Что нужно сделать:
Ответьте на три вопроса по исходному тексту и отметьте ответы теми же буквами.
(а) В каком году Г. Форстер прибыл в Париж?
(б) В каком году произошел серьезный перелом в трактовке формулы "немецкая теория французской революции"?
(в) Как называется статья Маркса, в которой появилось выражение "немецкая теория французской революции"?

Исходный текст:

┌──

В 1793 г. в Париж прибыл ученик и самобытный последователь Канта Г.Форстер. Что же застал он в столице Франции? Может быть революционный утилитаризм и циническую патетику "частного интереса'1? Ничего подобного. "Третье сословие" говорило на языке хорошо знакомого Форстеру морального идеализма, ригоризма и гражданской беззаветности. Все выглядело так, словно на революционные трибуны один за другим всходили отчаянно последовательные приверженцы трансцендентально-практического учения. Они клеймили "всесильный эгоизм" старого режима и "заботливо взлелеянный им... инстинкт самосохранения".
Можно сказать, что корреспонденции Г. Форстера предваряли известную Марксову оценку философии Канта как "немецкой теории французской революции".
В последнее время эта оценка цитируется нами охотно и часто. Однако почти никто не дает себе труда продумать содержание масштабной полемики, в которой она родилась. Между тем вопрос об идейном противнике, с которым спорит Маркс, имеет принципиальное значение для понимания его отношения к Канту.
4. Кант и Гуго (о формуле "немецкая теория французской революции")
В советском кантоведении 30-40-х и даже 50-60-х годов формула "немецкая теория французской революции" употреблялась редко и с пространными оговорками. Серьезный перелом в ее трактовке произошел в 1974 г., в ряде публикаций, подготовленных к 250-летию Канта. Высказывание Маркса впервые стало пониматься здесь как самостоятельная и полноценная смысловая единица, не отсылающая ни к какому другому ("более зрелому") марксистскому тексту.
Вместе с тем еще и сегодня нельзя утверждать, что смысл этой смысловой единицы хорошо понят. В нашем кантоведении, насколько мне известно, никогда не предпринималась попытка проанализировать контекст, в котором появилось выражение "немецкая теория французской революции", т.е. общее содержание статьи Маркса "Философский манифест исторической школы права".
Попытаюсь хотя бы отчасти восполнить этот пробел.
"Философский манифест исторической школы права" — одно из наиболее решительных выступлений "Рейнской газеты" против консервативного социального романтизма.

└──

Набор данных:
┌──

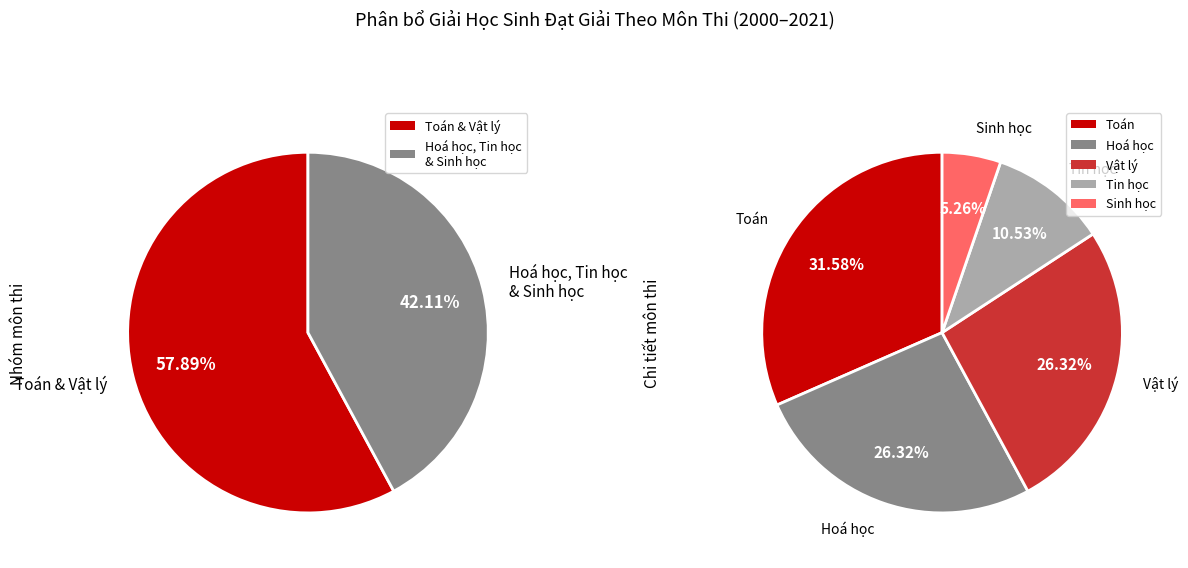

What percentage is NOT represented by Tin học?

89.5%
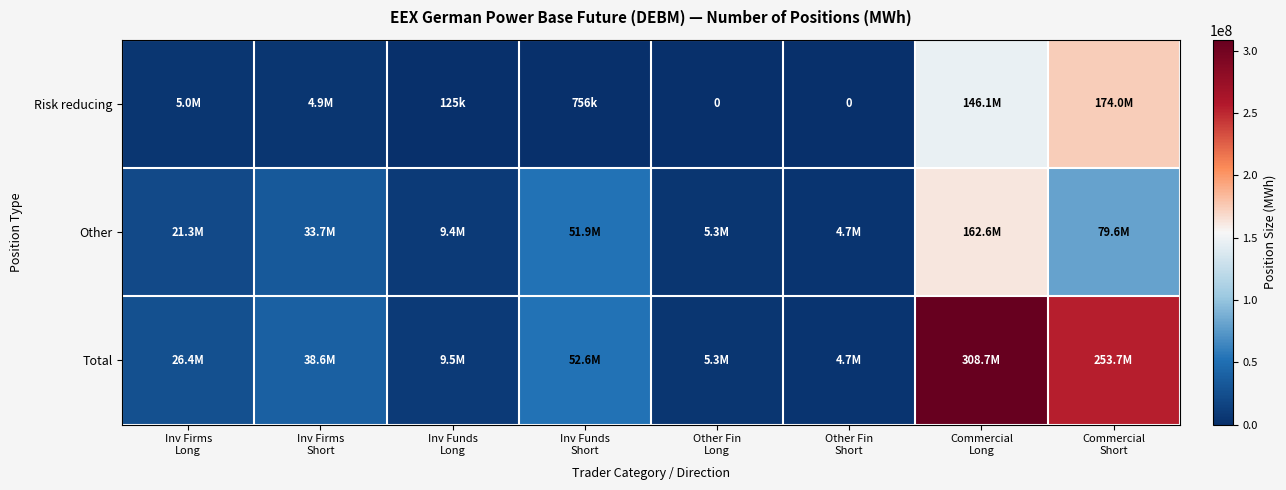

The Risk reducing series shows 288182523.1 at Commercial Short. True or false?

False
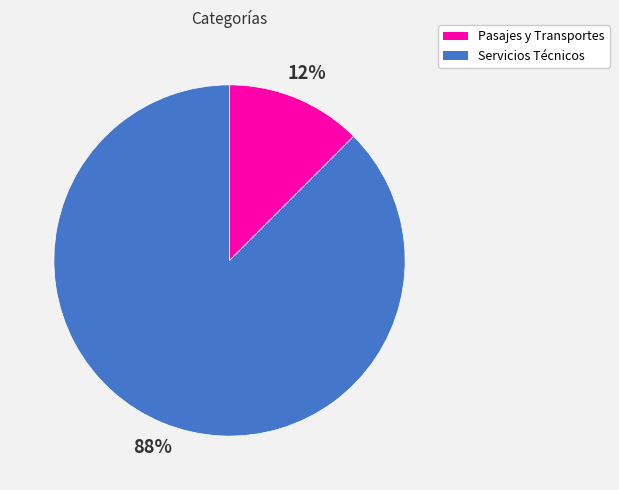

Between Servicios Técnicos and Pasajes y Transportes, which is larger?

Servicios Técnicos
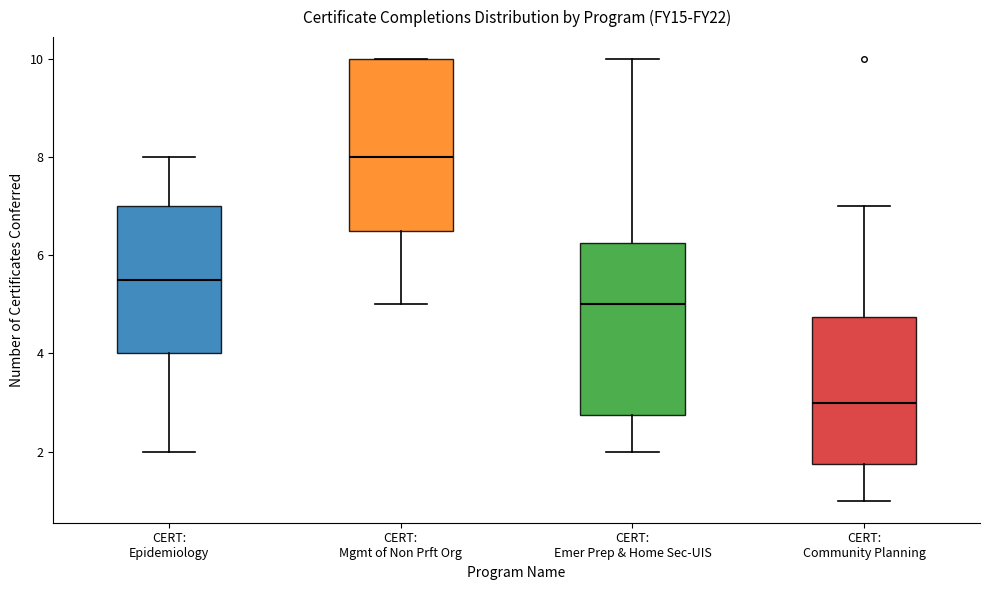

Reading left to right, read every box against the y-axis: the position of its median line, the range the box covers, and the ends of its whiskers. The values are not printed on the chart, so give them approximately, as read against the axis.

CERT: Epidemiology: median 5.6, box 4.0 to 7.0, whiskers 2.0 to 8.0
CERT: Mgmt of Non Prft Org: median 8.0, box 6.6 to 10.0, whiskers 5.0 to 10.0
CERT: Emer Prep & Home Sec-UIS: median 5.0, box 2.8 to 6.2, whiskers 2.0 to 10.0
CERT: Community Planning: median 3.0, box 1.8 to 4.8, whiskers 1.0 to 7.0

└──

Результат упражнения:
(а) В 1793 году.
(б) В 1974 году.
(в) "Философский манифест исторической школы права".